# Exercise goal
Could you copy exactly the lines below, beginning at the line with "A Face of Islam: Muhammad-Sodiq" and stopping after the line with "As the civil", with no pictures?

# Records for the task
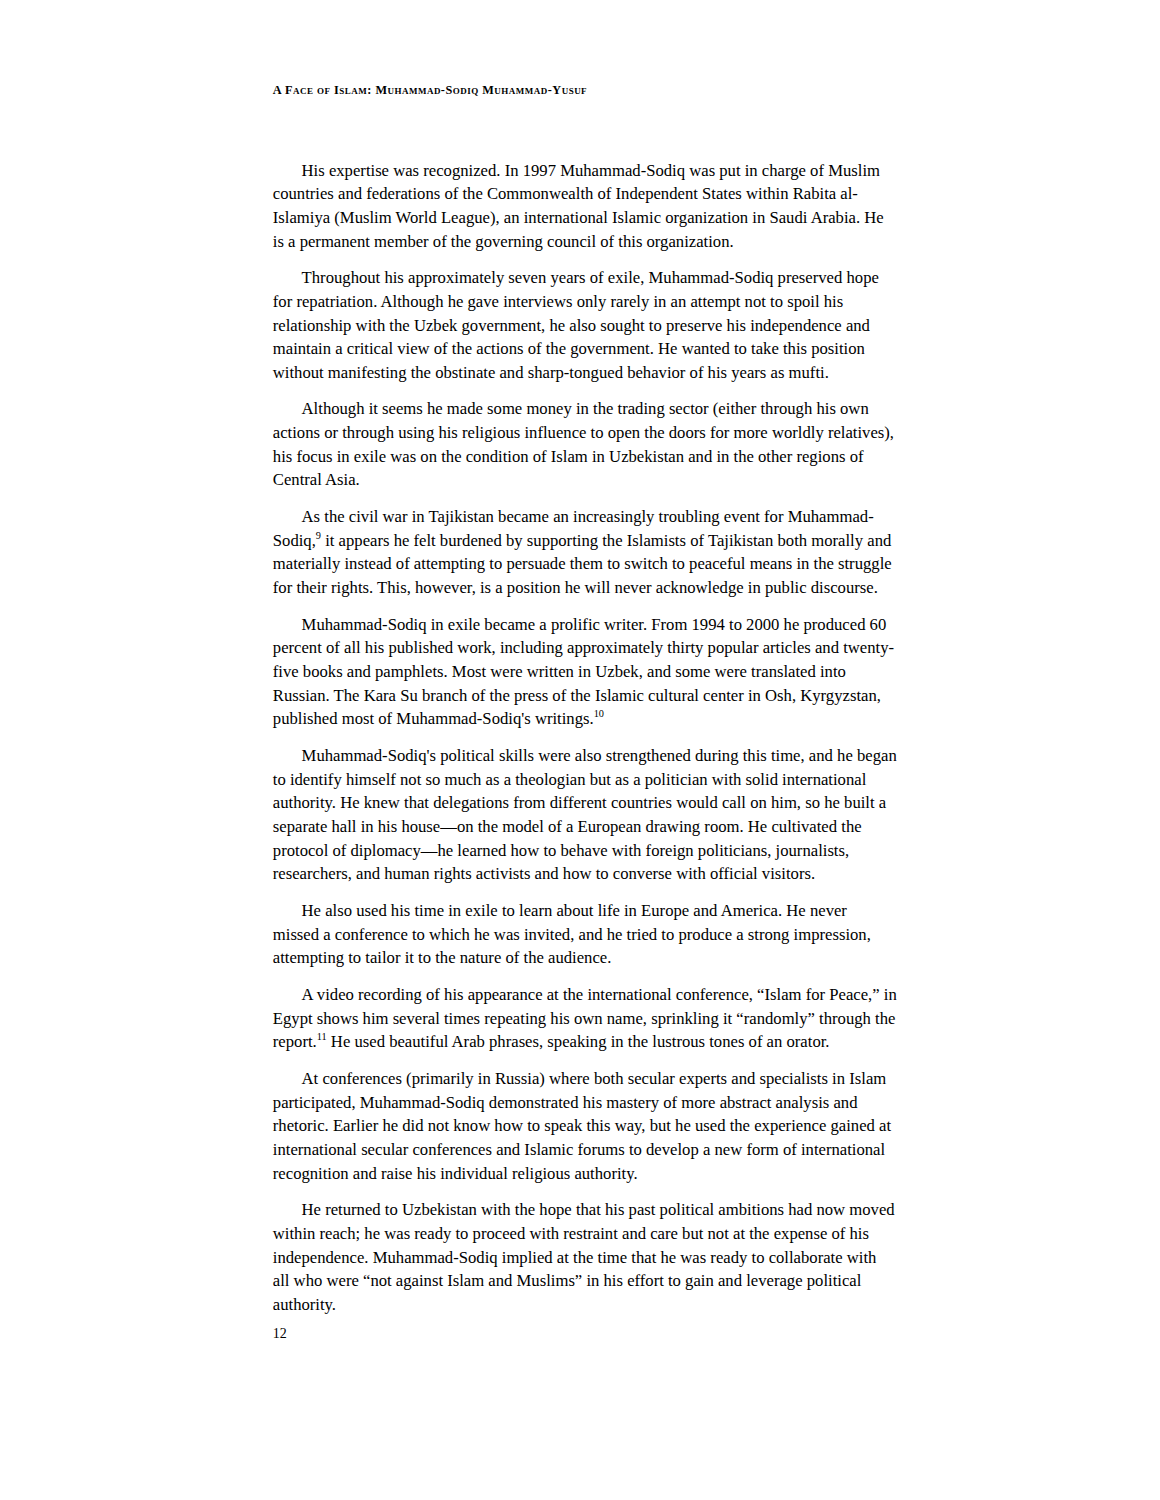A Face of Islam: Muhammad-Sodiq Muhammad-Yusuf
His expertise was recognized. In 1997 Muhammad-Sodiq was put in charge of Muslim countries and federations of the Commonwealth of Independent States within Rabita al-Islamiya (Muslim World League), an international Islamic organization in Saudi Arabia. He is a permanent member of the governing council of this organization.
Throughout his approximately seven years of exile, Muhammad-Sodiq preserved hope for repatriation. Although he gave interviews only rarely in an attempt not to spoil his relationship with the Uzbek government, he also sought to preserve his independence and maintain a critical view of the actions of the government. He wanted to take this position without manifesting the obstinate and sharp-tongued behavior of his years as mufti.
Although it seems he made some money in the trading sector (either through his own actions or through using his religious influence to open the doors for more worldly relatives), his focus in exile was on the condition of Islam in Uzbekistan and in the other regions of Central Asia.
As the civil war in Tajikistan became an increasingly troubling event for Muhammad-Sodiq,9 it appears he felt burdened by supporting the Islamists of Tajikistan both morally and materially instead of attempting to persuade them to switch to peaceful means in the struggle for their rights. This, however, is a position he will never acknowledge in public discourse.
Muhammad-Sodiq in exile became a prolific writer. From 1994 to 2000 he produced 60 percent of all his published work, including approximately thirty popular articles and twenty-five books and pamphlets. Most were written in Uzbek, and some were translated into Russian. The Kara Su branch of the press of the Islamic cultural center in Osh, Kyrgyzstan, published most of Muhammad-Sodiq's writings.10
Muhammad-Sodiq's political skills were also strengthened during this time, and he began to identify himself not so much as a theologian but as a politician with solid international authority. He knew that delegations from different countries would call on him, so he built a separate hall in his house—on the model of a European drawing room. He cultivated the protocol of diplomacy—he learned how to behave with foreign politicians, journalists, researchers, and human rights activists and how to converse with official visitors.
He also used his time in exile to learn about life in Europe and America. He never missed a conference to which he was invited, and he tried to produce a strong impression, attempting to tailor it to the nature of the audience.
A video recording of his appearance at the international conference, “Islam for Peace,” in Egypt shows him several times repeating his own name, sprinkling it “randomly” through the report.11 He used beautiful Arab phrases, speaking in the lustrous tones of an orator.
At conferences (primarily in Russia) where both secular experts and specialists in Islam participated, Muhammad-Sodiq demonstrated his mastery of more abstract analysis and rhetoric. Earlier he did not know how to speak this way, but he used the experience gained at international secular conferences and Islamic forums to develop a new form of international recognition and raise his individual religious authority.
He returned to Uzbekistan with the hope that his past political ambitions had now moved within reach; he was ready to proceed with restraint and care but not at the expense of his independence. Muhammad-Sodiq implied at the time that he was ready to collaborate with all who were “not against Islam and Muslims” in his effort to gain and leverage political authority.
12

...

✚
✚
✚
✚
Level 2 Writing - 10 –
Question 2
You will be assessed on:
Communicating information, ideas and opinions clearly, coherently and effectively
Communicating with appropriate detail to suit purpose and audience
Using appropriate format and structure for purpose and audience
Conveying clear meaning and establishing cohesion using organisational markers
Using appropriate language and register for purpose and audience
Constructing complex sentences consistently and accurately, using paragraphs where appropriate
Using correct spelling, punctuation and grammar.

==

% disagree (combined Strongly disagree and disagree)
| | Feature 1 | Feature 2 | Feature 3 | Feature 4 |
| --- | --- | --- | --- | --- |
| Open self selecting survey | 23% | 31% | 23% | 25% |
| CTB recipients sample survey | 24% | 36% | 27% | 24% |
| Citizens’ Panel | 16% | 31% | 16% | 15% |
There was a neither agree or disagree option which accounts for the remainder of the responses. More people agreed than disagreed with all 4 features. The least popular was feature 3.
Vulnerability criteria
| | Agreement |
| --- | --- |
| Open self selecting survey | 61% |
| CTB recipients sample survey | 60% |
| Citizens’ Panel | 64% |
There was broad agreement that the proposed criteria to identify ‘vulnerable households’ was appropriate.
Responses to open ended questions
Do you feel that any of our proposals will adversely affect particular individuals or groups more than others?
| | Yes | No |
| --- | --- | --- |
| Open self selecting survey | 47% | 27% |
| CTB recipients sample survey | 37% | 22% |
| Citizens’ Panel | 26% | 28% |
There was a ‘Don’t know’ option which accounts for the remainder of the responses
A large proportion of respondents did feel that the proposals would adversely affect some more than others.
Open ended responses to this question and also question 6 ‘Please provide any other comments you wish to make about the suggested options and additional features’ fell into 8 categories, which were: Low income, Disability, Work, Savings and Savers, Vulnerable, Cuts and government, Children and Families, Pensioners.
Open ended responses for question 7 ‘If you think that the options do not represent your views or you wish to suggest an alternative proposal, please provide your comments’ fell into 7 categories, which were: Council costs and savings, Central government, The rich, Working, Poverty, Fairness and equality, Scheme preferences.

# Task output
A Face of Islam: Muhammad-Sodiq Muhammad-Yusuf
His expertise was recognized. In 1997 Muhammad-Sodiq was put in charge of Muslim countries and federations of the Commonwealth of Independent States within Rabita al-Islamiya (Muslim World League), an international Islamic organization in Saudi Arabia. He is a permanent member of the governing council of this organization.
Throughout his approximately seven years of exile, Muhammad-Sodiq preserved hope for repatriation. Although he gave interviews only rarely in an attempt not to spoil his relationship with the Uzbek government, he also sought to preserve his independence and maintain a critical view of the actions of the government. He wanted to take this position without manifesting the obstinate and sharp-tongued behavior of his years as mufti.
Although it seems he made some money in the trading sector (either through his own actions or through using his religious influence to open the doors for more worldly relatives), his focus in exile was on the condition of Islam in Uzbekistan and in the other regions of Central Asia.
As the civil war in Tajikistan became an increasingly troubling event for Muhammad-Sodiq,9 it appears he felt burdened by supporting the Islamists of Tajikistan both morally and materially instead of attempting to persuade them to switch to peaceful means in the struggle for their rights. This, however, is a position he will never acknowledge in public discourse.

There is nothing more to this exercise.